All of these are just general thoughts to give some context to my overall feelings about The Elements of Style. I can’t say much about the book itself because, as I said, it’s more of a reference book than a text that you read straight through and also my grasp of the content is weak at best. One thing I did appreciate about the edition that I read (the fourth edition) was that in his introduction, White explained that he had made some edits to the examples for each rule to make the book more balanced in terms of gender.
I especially admire that White took this step because another book on the list, Zen in the Art of Writing by Ray Bradbury, relies heavily on the generic “he” when referring to writers while favoring the generic “she” for stereotypical female roles such as muses, teachers, and librarians. Obviously, Bradbury’s essays are a product of their time and I’m not suggesting that someone should go in and make changes. But as a female reader it did grate on me after a while and led me to appreciate what White did all the more.
The toolbox of writing
In On Writing, Stephen King talks about The Elements of Style extensively and seems to feel strongly that you need to know the basics of grammar and punctuation before you really start to write. This seems to be a common view, based on how often chapters about this stuff come before chapters about, for example, plot structure in books about writing.

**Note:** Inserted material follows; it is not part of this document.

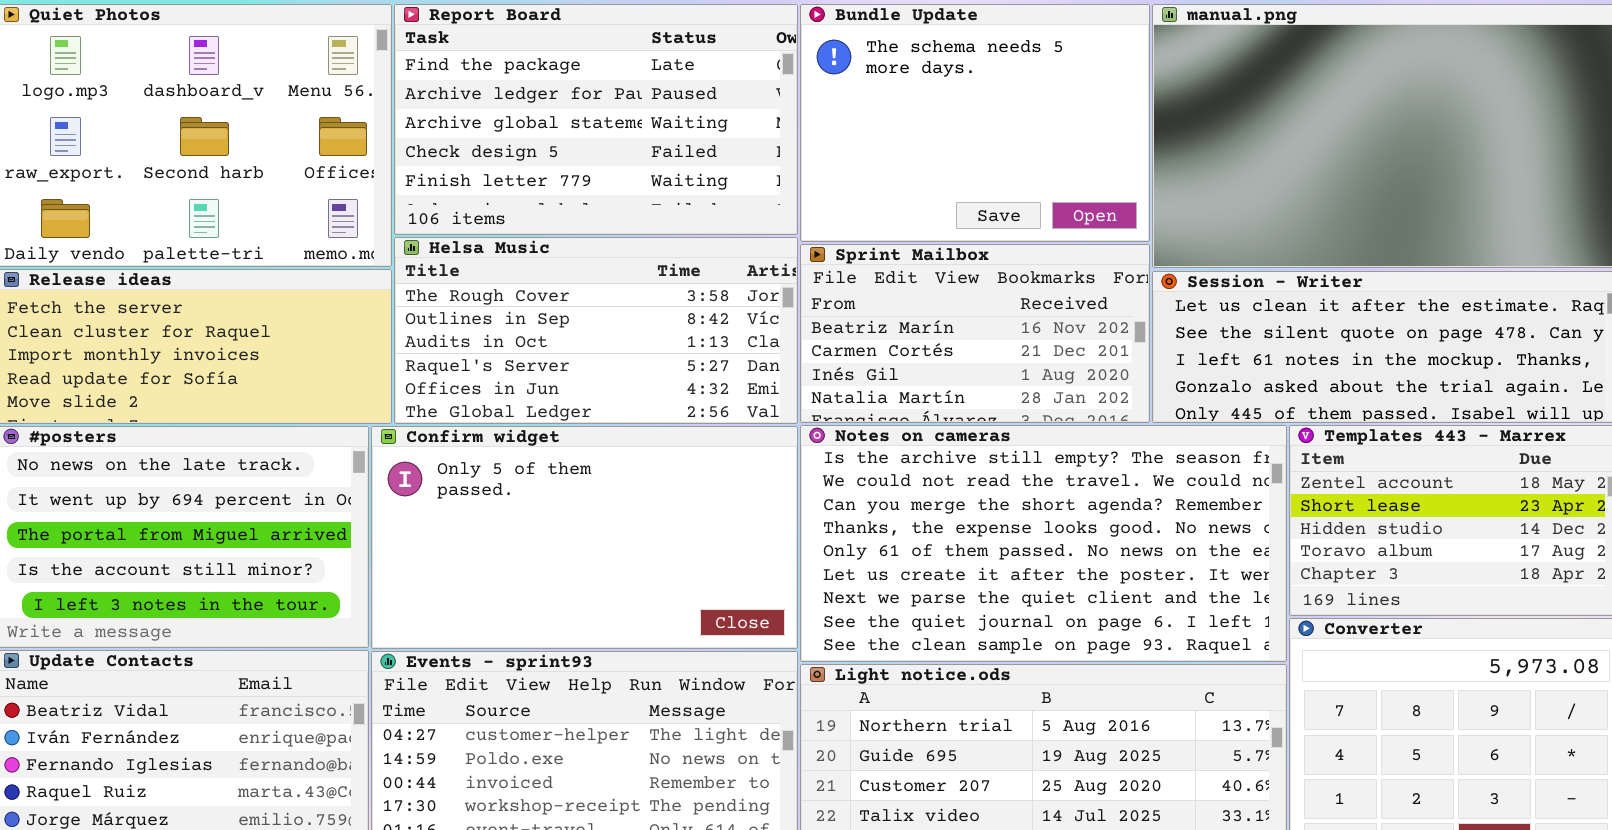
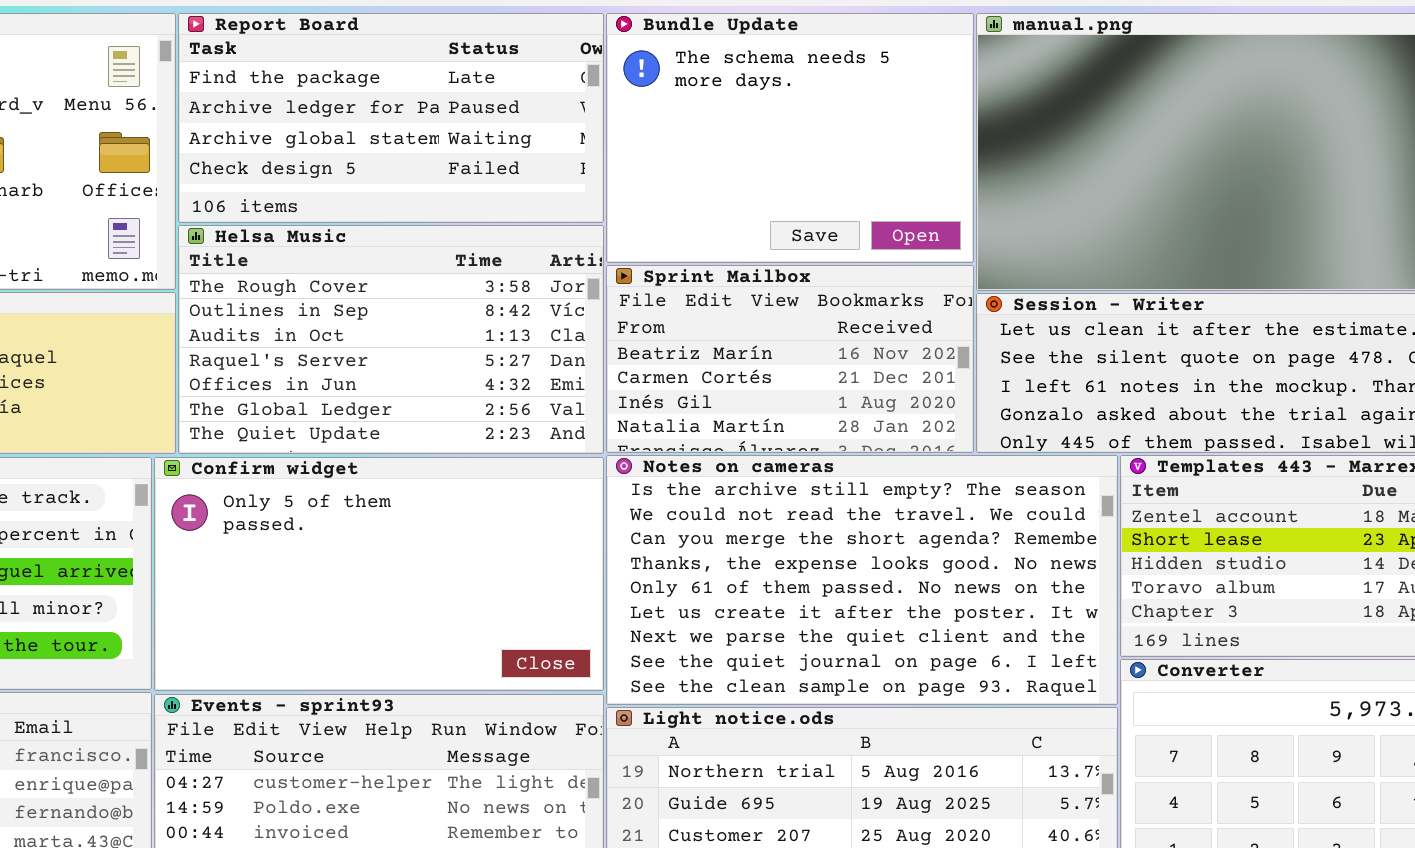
Report Board: [394,4,798,235] -> [178,13,604,223], resized
Helsa Music: [394,237,798,424] -> [178,225,604,454], resized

With all due respect, I disagree.
I make this comparison a lot but to me this advice is akin to telling someone that they need to learn to read music before they can play a musical instrument. This is certainly one effective method for learning, especially if you’re a student playing the trombone in your high school band. I just feel like there’s something to be said about just picking the thing up and noodling around and seeing what happens. Worry about the mechanics later.
Except, yeah. Mechanics are important because without those, your writing won’t make much sense. So maybe there’s a way to split the difference.
In the end
I mentioned before that, as a sensitive stickler, I used to be very vocal. I’m not anymore. Well, not as much. In part, this is mostly because I realized I was inadvertently shaming people. Mostly, though, I decided that in most cases what matters is not whether the person who wrote the e-mail or created the sign follows The Rules but whether I, as the reader, can understand what they meant. Correct spelling and grammar help with this, but they are not the be all and end all in every situation. (Writing intended for publication and mass consumption being the exception but even then there are talented writers who break the rules in interesting ways, something they could admittedly only do if they knew the rules in the first place.)
Needless to say, Strunk and I would not get along. White seemed a little more flexible, though.